O investigador Sérgio Porto falou por menos tempo que os demais, mas também negou qualquer acusação feita contra ele.
Assim que todos os depoimentos foram ouvidos, o juiz pediu que o auditório fosse esvaziado. Somente os envolvidos no processo permaneceram no local. Após cerca de uma hora, a decisão final saiu: os acusados permanecerão presos até que todas as provas exigidas pela acusação sejam apresentadas. A partir daí, a apuração final será feita e a sentença será anunciada pelo juiz.
Em declaração, o advogado de defesa Francelino Neto, mostrou confiança em uma absolvição: “Fizemos um requerimento defensivo para que os réus fossem colocados em liberdade ou fosse aplicada uma medida cautelar alternativa. No entanto, após manifestação do Ministério Público, o juiz entendeu que, pelo menos por hora, os três deveriam continuar custodiados, mas nada impede que a defesa faça um requerimento junto ao Tribunal. O processo ainda não foi encerrado. Estamos na fase de diligências e o MP achou por bem requerer algumas provas que ainda não estão no processo, já que algumas coisas, como documentos, foram citados e não estão no processo. Nós queremos que esses documentos apareçam, além de duas motocicletas que estão sendo citadas e querem colocar que os acusados são os responsáveis. Agora vamos estudar a decisão que foi proferida pelo juiz e ver qual é o melhor caminho a ser tomado, mas é importante deixar claro que o processo não terminou.
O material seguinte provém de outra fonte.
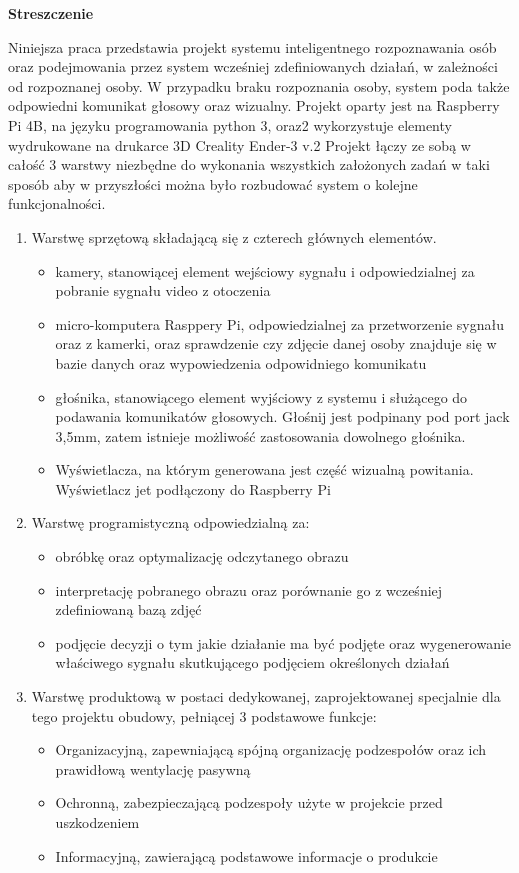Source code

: \documentclass[a4paper,12pt,reqno]{article}
\begin{document}
%
%
\begin{flushleft}
\Large \textbf{Streszczenie}
\end{flushleft}
\vspace{1cm}
Niniejsza praca przedstawia projekt systemu inteligentnego rozpoznawania osób oraz podejmowania przez system wcześniej zdefiniowanych działań, w zależności od rozpoznanej osoby. W przypadku braku rozpoznania osoby, system poda także odpowiedni komunikat głosowy oraz wizualny. 
\newline
Projekt oparty jest na Raspberry Pi 4B, na języku programowania python 3, oraz2 wykorzystuje elementy wydrukowane na drukarce 3D Creality Ender-3 v.2
\newline
Projekt łączy ze sobą w całość 3 warstwy niezbędne do wykonania wszystkich założonych zadań w taki sposób aby w przyszłości można było rozbudować system o kolejne funkcjonalności.
\begin{enumerate} %
  \item Warstwę sprzętową składającą się z czterech głównych elementów.
  \begin{itemize}
  	\item kamery, stanowiącej element wejściowy sygnału i odpowiedzialnej za pobranie sygnału video z otoczenia
  	\item micro-komputera Rasppery Pi, odpowiedzialnej za przetworzenie sygnału oraz z kamerki, oraz sprawdzenie czy zdjęcie danej osoby znajduje się w bazie danych oraz wypowiedzenia odpowidniego komunikatu
  	\item głośnika, stanowiącego element wyjściowy z systemu i służącego do podawania komunikatów głosowych. Głośnij jest podpinany pod port jack 3,5mm, zatem istnieje możliwość zastosowania dowolnego głośnika.
  	\item Wyświetlacza, na którym generowana jest część wizualną powitania. Wyświetlacz jet podłączony do Raspberry Pi
  \end{itemize}
  \item Warstwę programistyczną odpowiedzialną za:
  \begin{itemize}
  	\item obróbkę oraz optymalizację odczytanego obrazu
  	\item interpretację pobranego obrazu oraz porównanie go z wcześniej zdefiniowaną bazą zdjęć
  	\item podjęcie decyzji o tym jakie działanie ma być podjęte oraz wygenerowanie właściwego sygnału skutkującego podjęciem określonych działań
  \end{itemize}
  \item Warstwę produktową w postaci dedykowanej, zaprojektowanej specjalnie dla tego projektu obudowy, pełniącej 3 podstawowe funkcje:
  \begin{itemize}
  	\item Organizacyjną, zapewniającą spójną organizację podzespołów oraz ich prawidłową wentylację pasywną
  	\item Ochronną, zabezpieczającą podzespoły użyte w projekcie przed uszkodzeniem
  	\item Informacyjną, zawierającą podstawowe informacje o produkcie
  \end{itemize}
\end{enumerate}
\end{document}
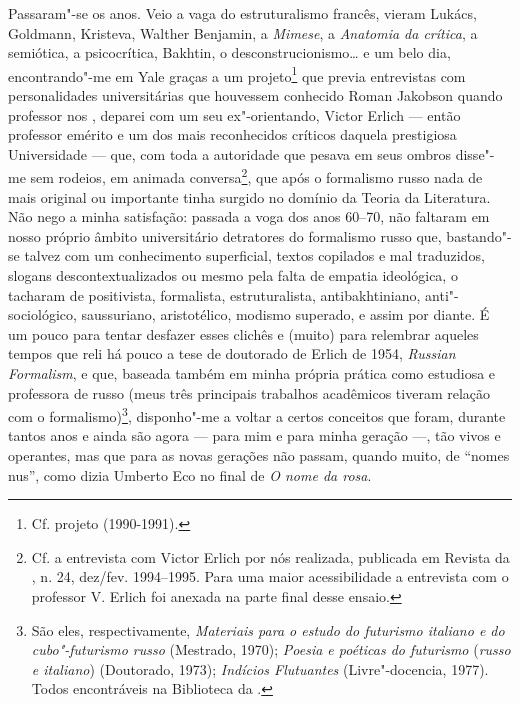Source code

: Passaram"-se os anos. Veio a vaga do estruturalismo francês, vieram
Lukács, Goldmann, Kristeva, Walther Benjamin, a \emph{Mimese}, a
\emph{Anatomia da crítica}, a semiótica, a psicocrítica, Bakhtin, o
desconstrucionismo\ldots{} e um belo dia, encontrando"-me em Yale graças a um
projeto\footnote{Cf. projeto  (1990-1991).} que previa
entrevistas com personalidades universitárias que houvessem conhecido
Roman Jakobson quando professor nos , deparei com um seu
ex"-orientando, Victor Erlich --- então professor emérito e um dos mais
reconhecidos críticos daquela prestigiosa Universidade --- que, com toda
a autoridade que pesava em seus ombros disse"-me sem rodeios, em animada
conversa\footnote{Cf. a entrevista com Victor Erlich por nós realizada,
  publicada em Revista da , n. 24, dez/fev. 1994--1995. Para uma maior
  acessibilidade a entrevista com o professor V. Erlich foi anexada na
  parte final desse ensaio.}, que após o formalismo russo nada de mais
original ou importante tinha surgido no domínio da Teoria da Literatura.
Não nego a minha satisfação: passada a voga dos anos 60--70, não faltaram
em nosso próprio âmbito universitário detratores do formalismo russo
que, bastando"-se talvez com um conhecimento superficial, textos
copilados e mal traduzidos, slogans descontextualizados ou mesmo pela
falta de empatia ideológica, o tacharam de positivista, formalista,
estruturalista, antibakhtiniano, anti"-sociológico, saussuriano,
aristotélico, modismo superado, e assim por diante. É um pouco para
tentar desfazer esses clichês e (muito) para relembrar aqueles tempos
que reli há pouco a tese de doutorado de Erlich de 1954, \emph{Russian
Formalism}, e que, baseada também em minha própria prática como
estudiosa e professora de russo (meus três principais trabalhos
acadêmicos tiveram relação com o formalismo)\footnote{São eles,
  respectivamente, \emph{Materiais para o estudo do futurismo italiano e
  do cubo"-futurismo russo} (Mestrado, 1970); \emph{Poesia e poéticas do
  futurismo} (\emph{russo e italiano}) (Doutorado, 1973); \emph{Indícios
  Flutuantes} (Livre"-docencia, 1977). Todos encontráveis na Biblioteca
  da .}, disponho"-me a voltar a certos conceitos que foram, durante
tantos anos e ainda são agora --- para mim e para minha geração ---, tão
vivos e operantes, mas que para as novas gerações não passam, quando
muito, de ``nomes nus'', como dizia Umberto Eco no final de \emph{O nome
da rosa}.

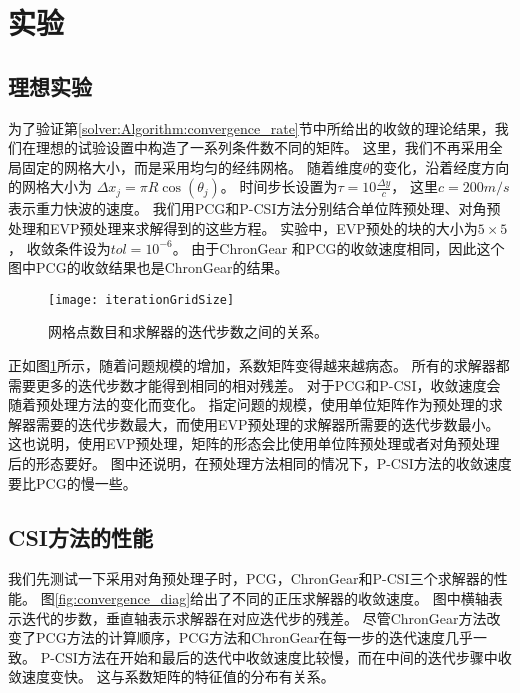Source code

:  




\section{实验} 
\label{solver:exp}
 
\subsection{理想实验}\label{solver:exp:ideal}

为了验证第\ref{solver:Algorithm:convergence_rate}节中所给出的收敛的理论结果，我们在理想的试验设置中构造了一系列条件数不同的矩阵。
这里，我们不再采用全局固定的网格大小，而是采用均匀的经纬网格。
随着维度$\theta$的变化，沿着经度方向的网格大小为 $\Delta x_j  = \pi R \cos (\theta_j)$。
时间步长设置为$\tau = 10\frac{\Delta y}{c}$， 这里$c = 200m/s$ 表示重力快波的速度\cite{smith2010parallel}。 
我们用PCG和P-CSI方法分别结合单位阵预处理、对角预处理和EVP预处理来求解得到的这些方程。
实验中，EVP预处的块的大小为$5\times5$， 收敛条件设为$tol = 10^{-6}$。 
由于ChronGear 和PCG的收敛速度相同，因此这个图中PCG的收敛结果也是ChronGear的结果。
  

\begin{figure} 
\vspace{5pt}
\centering
\texttt{[image: iterationGridSize]}
\caption[] {网格点数目和求解器的迭代步数之间的关系。\label{fig:iterationGridSize}}
\end{figure}

正如图\ref{fig:iterationGridSize}所示，随着问题规模的增加，系数矩阵变得越来越病态。
所有的求解器都需要更多的迭代步数才能得到相同的相对残差。
对于PCG和P-CSI，收敛速度会随着预处理方法的变化而变化。 
指定问题的规模，使用单位矩阵作为预处理的求解器需要的迭代步数最大，而使用EVP预处理的求解器所需要的迭代步数最小。 
这也说明，使用EVP预处理，矩阵的形态会比使用单位阵预处理或者对角预处理后的形态要好。 
图中还说明，在预处理方法相同的情况下，P-CSI方法的收敛速度要比PCG的慢一些。 



 
\subsection{CSI方法的性能}
 
我们先测试一下采用对角预处理子时，PCG，ChronGear和P-CSI三个求解器的性能。
图\ref{fig:convergence_diag}给出了不同的正压求解器的收敛速度。
图中横轴表示迭代的步数，垂直轴表示求解器在对应迭代步的残差。 
尽管ChronGear方法改变了PCG方法的计算顺序，PCG方法和ChronGear在每一步的迭代速度几乎一致。
P-CSI方法在开始和最后的迭代中收敛速度比较慢，而在中间的迭代步骤中收敛速度变快。
这与系数矩阵的特征值的分布有关系。 


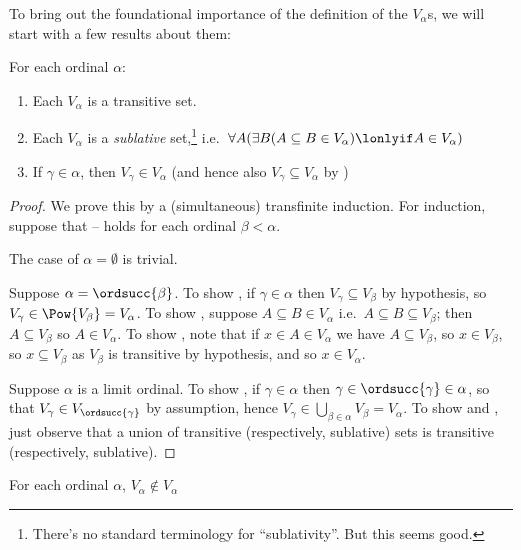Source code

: \documentclass[../../../include/open-logic-section]{subfiles}
\begin{document}
To bring out the foundational importance of the definition of the $V_\alpha$s, we will start with a few results about them:
\begin{lem}For each ordinal $\alpha$:
	\begin{enumerate}
		\item{} Each $V_\alpha$ is a transitive set.
		\item{} Each $V_\alpha$ is a \emph{sublative} set,\footnote{There's no standard terminology for ``sublativity''. But this seems good.} i.e.\ $\forall A(\exists B(A \subseteq B \in V_\alpha) \lonlyif A \in V_\alpha)$
		\item{} If $\gamma \in \alpha$, then $V_\gamma \in V_\alpha$ (and hence also $V_\gamma \subseteq V_\alpha$ by )
	\end{enumerate}
\end{lem}
\begin{proof}
	We prove this by a (simultaneous) transfinite induction.  For induction, suppose that -- holds for each ordinal $\beta < \alpha$. 

	The case of $\alpha = \emptyset$ is trivial. 
	
	Suppose $\alpha = \ordsucc{\beta}$. To show , if $\gamma \in \alpha$ then $V_\gamma \subseteq V_\beta$ by hypothesis, so $V_\gamma \in \Pow{V_\beta} = V_\alpha$. To show , suppose $A \subseteq B \in V_\alpha$ i.e.\ $A \subseteq B \subseteq V_\beta$; then $A \subseteq V_\beta$ so $A \in V_\alpha$. To show , note that if $x \in A \in V_\alpha$ we have $A \subseteq V_\beta$, so $x \in V_\beta$, so $x \subseteq V_\beta$ as $V_\beta$ is transitive by hypothesis, and so $x \in V_\alpha$. 
	
	Suppose $\alpha$ is  a limit ordinal. To show , if $\gamma \in \alpha$ then $\gamma \in \ordsucc{\gamma} \in \alpha$, so that $V_\gamma \in V_{\ordsucc{\gamma}}$ by assumption, hence $V_\gamma \in \bigcup_{\beta \in \alpha} V_\beta = V_\alpha$. To show  and , just observe that a union of transitive (respectively, sublative) sets is transitive (respectively, sublative). 
\end{proof}
\begin{lem}
	For each ordinal $\alpha$, $V_\alpha \notin V_\alpha$
\end{lem}
\end{document}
Nós não temos sentença e não existe perspectiva de quando teremos.”
Questionado se havia algum tipo de sentimento de derrota pela liberdade negada, o advogado negou: “Na verdade não existe esse sentimento. Estamos muito conscientes do que foi produzido, sabemos o que tem o processo. Na verdade, a defesa não pode ficar preocupada exclusivamente com a liberdade. Não adianta conseguir uma liberdade agora e ter amanhã uma sentença penal condenatória sem provas e sem informações que levem à uma condenação. A defesa está sendo muito cautelosa e tentando mostrar que processualmente não temos nada, já que todas as testemunhas de acusação foram muito contraditórias.”
O promotor Rui Barbosa também comentou a decisão do juiz: “O processo agora vai para as perícias e alegações finais da acusação, da defesa e o juiz dará a decisão depois disso. A liberdade foi negada pelo magistrado e eles vão continuar respondendo o processo detidos. O Ministério Público entende que há provas suficientes para as condenações de quase todos os réus. A defesa, naturalmente, pode ter outros entendimentos, mas ao nosso ver conseguimos comprovar as acusações de quase todos os réus que foram denunciados.”
Novamente algemados, Bruno, Cláudio e Sérgio seguiram ainda na noite desta segunda-feira para Belém, onde permanecerão presos até a apuração final do caso.